Una cortina azul, improvisada para el momento, la separaba del pequeño escenario instalado en el patio del colegio. Dos pantallas gigantes se aprestaban a mostrarla mientras una audiencia de chiquillos se entretenía bailando un clásico del grupo Croni-K: «Tira para arriba».Michelle Obama caminó mostrando su metro ochenta y dejando ver por qué es considerada una de las mujeres más elegantes del mundo, con su sencillo vestido en delicado azul, adornado con un fino prendedor en forma de flor pegada cerca del hombro. Su sonrisa cautivó altivo a los distraídos lolitos, medio agotados por el sol de media tarde, que guardaron silencio en el Instituto Cumbre de Cóndores, la señora Obama comenzó a contar entonces sobre su humilde infancia y de cómo su familia le enseñó a soñar en grande.

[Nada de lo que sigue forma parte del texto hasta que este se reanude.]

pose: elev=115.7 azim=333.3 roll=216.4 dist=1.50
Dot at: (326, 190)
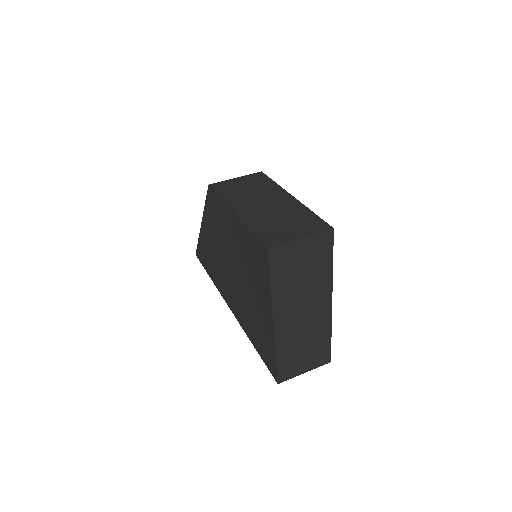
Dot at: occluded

Sus palabras eran seguidas en español en las pantallas gigantes y no todos se dieron cuenta de que ella iba leyendo su discurso escrito en unos atriles casi invisibles.
La Primera Dama norteamericana seguía hablando de cómo llegar al éxito a través de los estudios, de la universidad, de cómo ella estudió derecho y logró surgir hasta que lanzó una de sus mejores frases: «Su país cree en ustedes… por eso dice allí en la colina Renca la lleva… ¡Renca rocks! Por eso se creó esta escuela».
Con la frase se rieron hasta sus morenos asesores que anduvieron con sonrisas toda la mañana. Un par de horas más tarde, en el Museo Interactivo de la Granja, Michelle compartió con Cecilia Morel, su hija Magdalena y sus tres nietos.